▸ **Excerpted text**
[start]

Furthermore, the nature of each layer’s parameters implies a great complication as far as the convergence of the model is concerned. A respectable amount of deviations is observed, on the values of the input layers with each passing feature set. Therefore, there emerges a significant need to normalize each feature, within a given amount of previous and subsequent feature vectors, which are denoted as batches. Thus, a multi-dimensional input, which is accepted by a layer, $x=(x^{\left(1\right)}\cdots x^{\left(d\right)})$, has each of the d dimensions normalized in terms of mean and variance:

$${\widehat{x}}^{\left(k\right)}=\frac{x^{\left(k\right)}-E\left[x^{\left(k\right)}\right]}{\sqrt{Var\left[x^{\left(k\right)}\right]}}$$

(6)

Following the application of the aforementioned procedure on the input layers, the newly-normalized values of the vectors are denoted as, ${\widehat{x}}_{1,\cdots ,m}$, while the linear transformations of $\widehat{x}$ are denoted as $y_{1,\cdots ,m}$.

Therefore, the complete layer of the batch normalization is completed as presented:

$$B{N}_{\gamma ,\beta }:x_{1,\cdots ,m}\to y_{1,\cdots ,m}$$

(7)

The $BN$ transform, as the batch normalizing procedure is denoted, is further elaborated with its according functions in Table 1. The constant $ϵ$, which is utilized in the corresponding functions, contributes to the numerical stability of the problem.

Table 1. Applying the batch normalizing layer on a given batch of inputs.

[end]

▸ **Stated goal 1**
From the batch normalization text, reproduce the part that opens with the words containing "The $BN$ transform, as" and closes with "of the problem.".
▸ **Stated goal 2**
According to the batch normalization text, what does the constant ϵ contribute to?
▸ **Stated goal 3**
In the batch normalization text, the word "denoted" ties a name or symbol to what it stands for. List each of those names or symbols with its meaning.

▸ **Provided data**
[start]

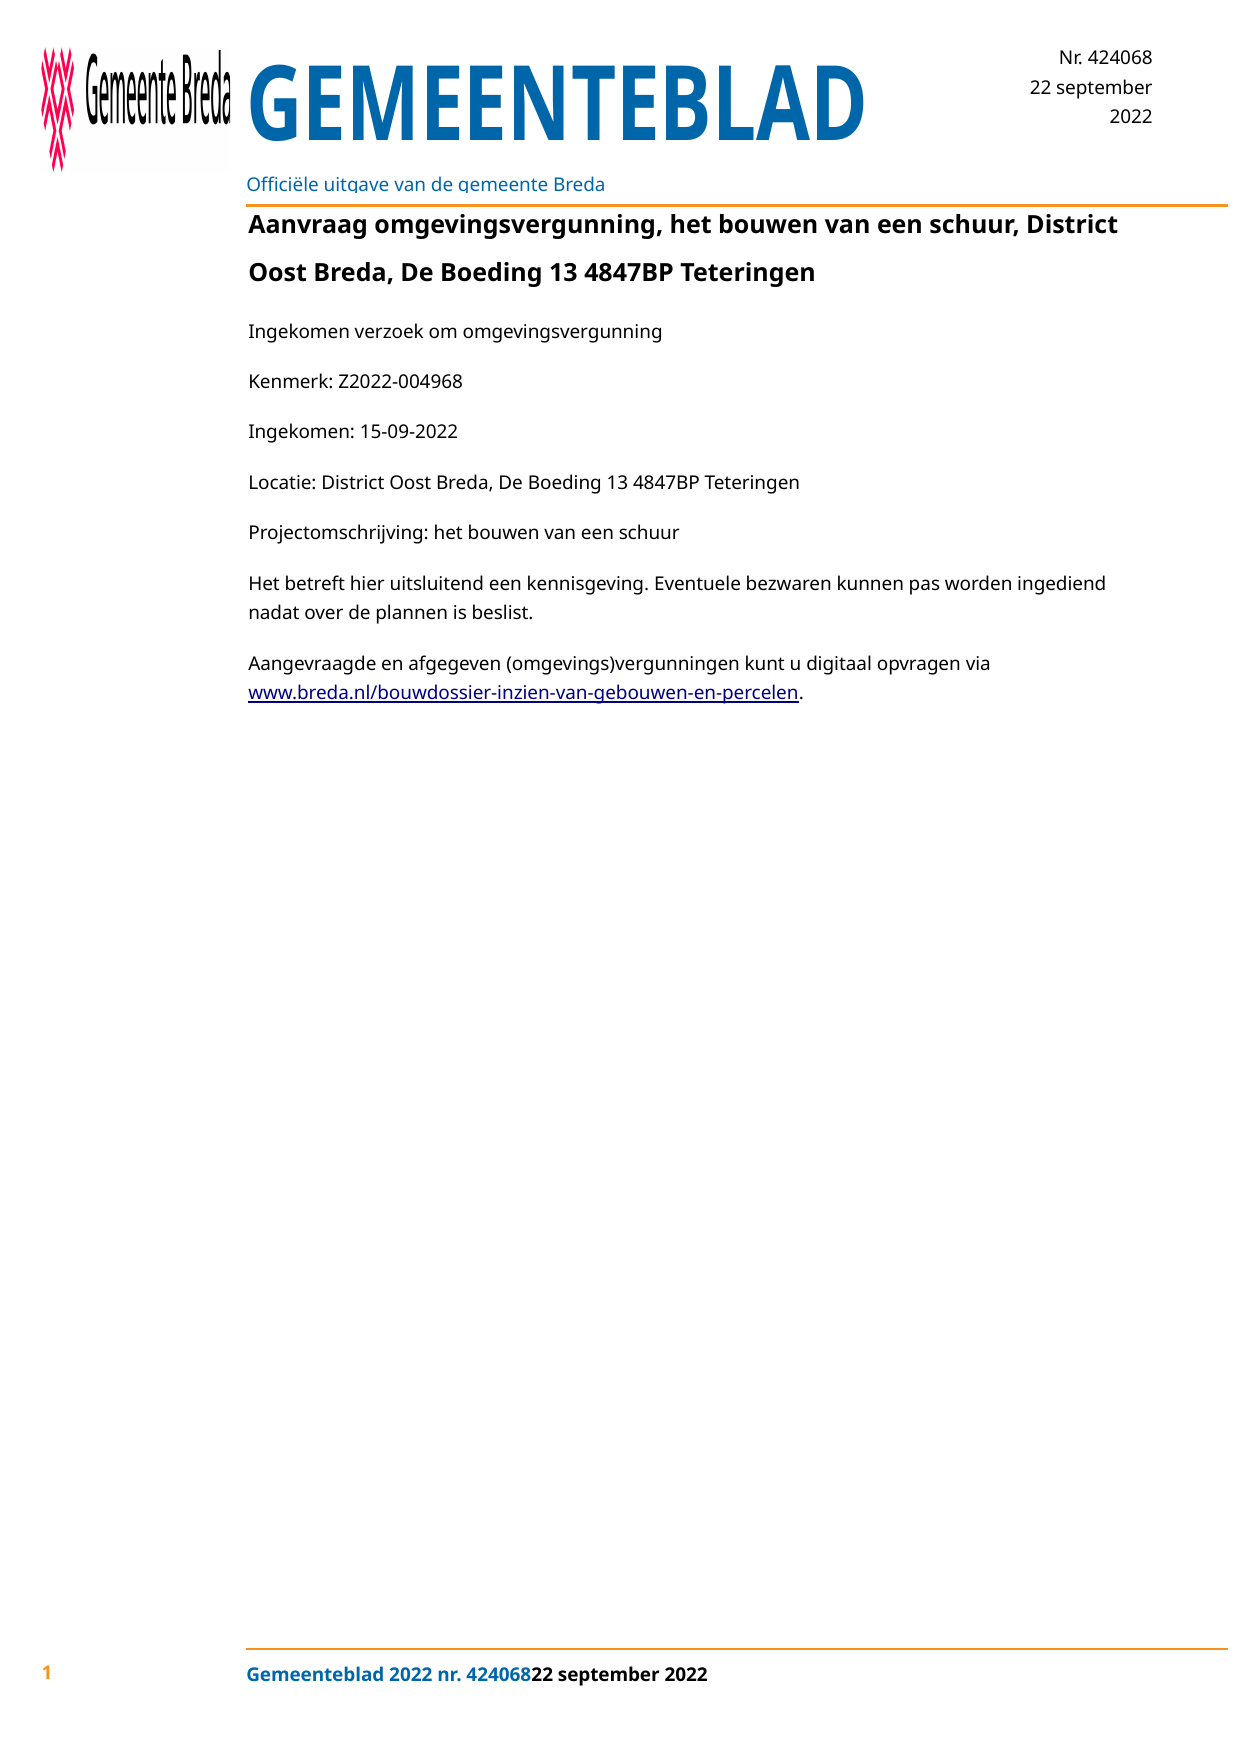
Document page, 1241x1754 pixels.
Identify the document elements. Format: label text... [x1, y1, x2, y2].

[end]

▸ **Task output 1**
The $BN$ transform, as the batch normalizing procedure is denoted, is further elaborated with its according functions in Table 1. The constant $ϵ$, which is utilized in the corresponding functions, contributes to the numerical stability of the problem.

▸ **Task output 2**
The numerical stability of the problem.

▸ **Task output 3**
- Batches: a given amount of previous and subsequent feature vectors within which each feature is normalized
- x̂ with indices 1 through m: the newly-normalized values of the vectors
- y with indices 1 through m: the linear transformations of x̂
- BN: the batch normalizing procedure, called the BN transform